#### Problem requirements:
Please report how many lines in the data underneath hold the word "folgenden", with no other text.

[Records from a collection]
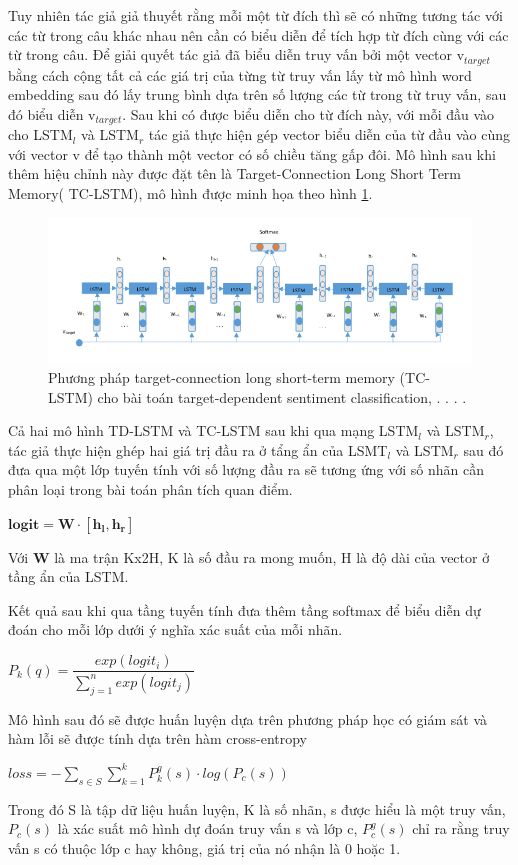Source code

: \documentclass[fontsize=12pt]{scrartcl}
\begin{document}
\par
Tuy nhiên tác giả giả thuyết rằng mỗi một từ đích thì sẽ có những tương tác với các từ trong câu khác nhau nên cần có biểu diễn để tích hợp từ đích cùng  với các từ trong câu. Để giải quyết tác giả đã biểu diễn truy vấn bởi một vector v$_{target}$ bằng cách cộng tất cả các giá trị của từng từ truy vấn lấy từ mô hình word embedding sau đó lấy trung bình dựa trên số lượng các từ trong từ truy vấn, sau đó biểu diễn v$_{target}$. Sau khi có được biểu diễn cho từ đích này, với mỗi đầu vào cho LSTM$_{l}$ và LSTM$_{r}$ tác giả thực hiện gép vector biểu diễn của từ đầu vào cùng với vector v để tạo thành một vector có số chiều tăng gấp đôi. Mô hình sau khi thêm hiệu chỉnh này được đặt tên là Target-Connection Long Short Term Memory( TC-LSTM), mô hình được minh họa theo hình \ref{img_tc_lstm}.
\begin{figure}
     \includegraphics[width=\textwidth]{img/tc_lstm}
      \caption{Phương pháp target-connection long short-term memory (TC-LSTM) cho bài toán  target-dependent sentiment classification, . . . . }
       \label{img_tc_lstm}
\end{figure}
\par
Cả hai mô hình TD-LSTM và TC-LSTM sau khi qua mạng LSTM$_{l}$ và LSTM$_{r}$, tác giả thực hiện ghép hai giá trị đầu ra ở tẩng ẩn của LSMT$_{l}$ và LSTM$_{r}$ sau đó đưa qua một lớp tuyến tính với số lượng đầu ra sẽ tương ứng với số nhãn cần phân loại trong bài toán phân tích quan điểm.
\begin{center}
$\boldsymbol{logit} = \boldsymbol{W}\cdot[\boldsymbol{h_{l}},\boldsymbol{h_{r}}]$\\
\end{center}

Với $\boldsymbol{W}$ là ma trận Kx2H, K là số đầu ra mong muốn, H là độ dài của vector ở tầng ẩn của LSTM.
\par
Kết quả sau khi qua tầng tuyến tính đưa thêm tầng softmax để biểu diễn dự đoán cho mỗi lớp dưới ý nghĩa xác suất của mỗi nhãn.
\begin{center}
$P_k(q) = \dfrac{exp(logit_i)}{\sum_{j=1}^n exp(logit_j)}$
\end{center}
Mô hình sau đó sẽ được huấn luyện dựa trên phương pháp học có giám sát và hàm lỗi sẽ được tính dựa trên hàm cross-entropy
\begin{center}
$loss = - \sum_{s\in S} \sum_{k=1}^k P_k^g(s)\cdot log(P_c(s))$
\end{center}
Trong đó S là tập dữ liệu huấn luyện, K là số nhãn, s được hiểu là một truy vấn, $P_c(s)$ là xác suất mô hình dự đoán truy vấn s và lớp c, $P_c^g(s)$ chỉ ra rằng truy vấn s có thuộc lớp c hay không, giá trị của nó nhận là 0 hoặc 1.
\end{document}
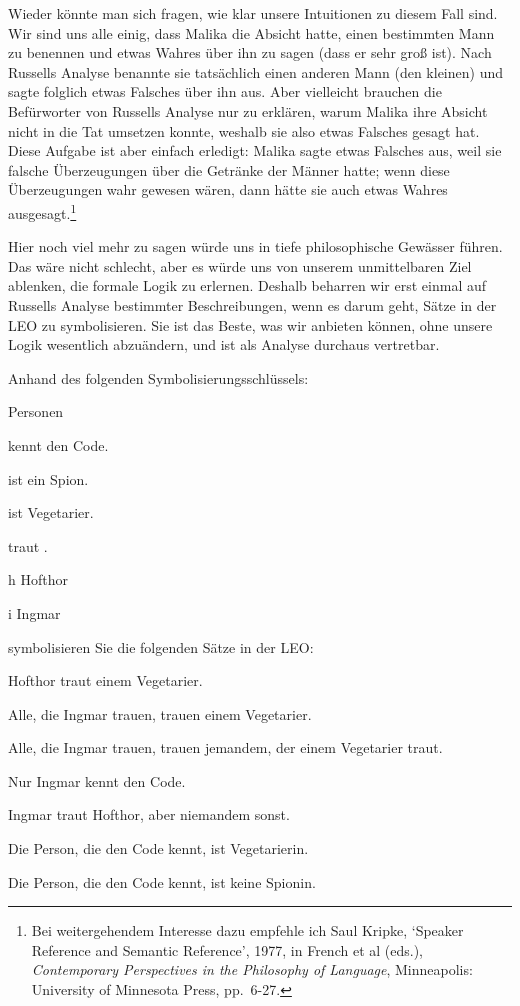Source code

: Wieder könnte man sich fragen, wie klar unsere Intuitionen zu diesem Fall sind. Wir sind uns alle einig, dass Malika die Absicht hatte, einen bestimmten Mann zu benennen und etwas Wahres über ihn zu sagen (dass er sehr gro{\ss} ist). Nach Russells Analyse benannte sie tatsächlich einen anderen Mann (den kleinen) und sagte folglich etwas Falsches über ihn aus. Aber vielleicht brauchen die Befürworter von Russells Analyse nur zu erklären, warum Malika ihre Absicht nicht in die Tat umsetzen konnte, weshalb sie also etwas Falsches gesagt hat. Diese Aufgabe ist aber einfach erledigt: Malika sagte etwas Falsches aus, weil sie falsche Überzeugungen über die Getränke der Männer hatte; wenn diese Überzeugungen wahr gewesen wären, dann hätte sie auch etwas Wahres ausgesagt.\footnote{Bei weitergehendem Interesse dazu empfehle ich Saul Kripke, `Speaker Reference and Semantic Reference', 1977, in French et al (eds.), \emph{Contemporary Perspectives in the Philosophy of Language}, Minneapolis: University of Minnesota Press, pp.\ 6-27.}

Hier noch viel mehr zu sagen würde uns in tiefe philosophische Gewässer führen. Das wäre nicht schlecht, aber es würde uns von unserem unmittelbaren Ziel ablenken, die formale Logik zu erlernen. Deshalb beharren wir erst einmal auf Russells Analyse bestimmter Beschreibungen, wenn es darum geht, Sätze in der LEO zu symbolisieren. Sie ist das Beste, was wir anbieten können, ohne unsere Logik wesentlich abzuändern, und ist als Analyse durchaus vertretbar. 

\practiceproblems

\problempart
Anhand des folgenden Symbolisierungsschlüssels:
\begin{ekey}
\item[\text{Domäne}] Personen
\item[\atom{K}{x}]  kennt den Code.
\item[\atom{S}{x}]  ist ein Spion.
\item[\atom{V}{x}]  ist Vegetarier.
\item[\atom{T}{x,y}]  traut .
\item[h] Hofthor
\item[i] Ingmar
\end{ekey}
symbolisieren Sie die folgenden Sätze in der LEO:
\begin{earg}
\item Hofthor traut einem Vegetarier.
\item Alle, die Ingmar trauen, trauen einem Vegetarier.
\item Alle, die Ingmar trauen, trauen jemandem, der einem Vegetarier traut.
\item Nur Ingmar kennt den Code.
\item Ingmar traut Hofthor, aber niemandem sonst.
\item Die Person, die den Code kennt, ist Vegetarierin.
\item Die Person, die den Code kennt, ist keine Spionin.
\end{earg}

#### Reply:
2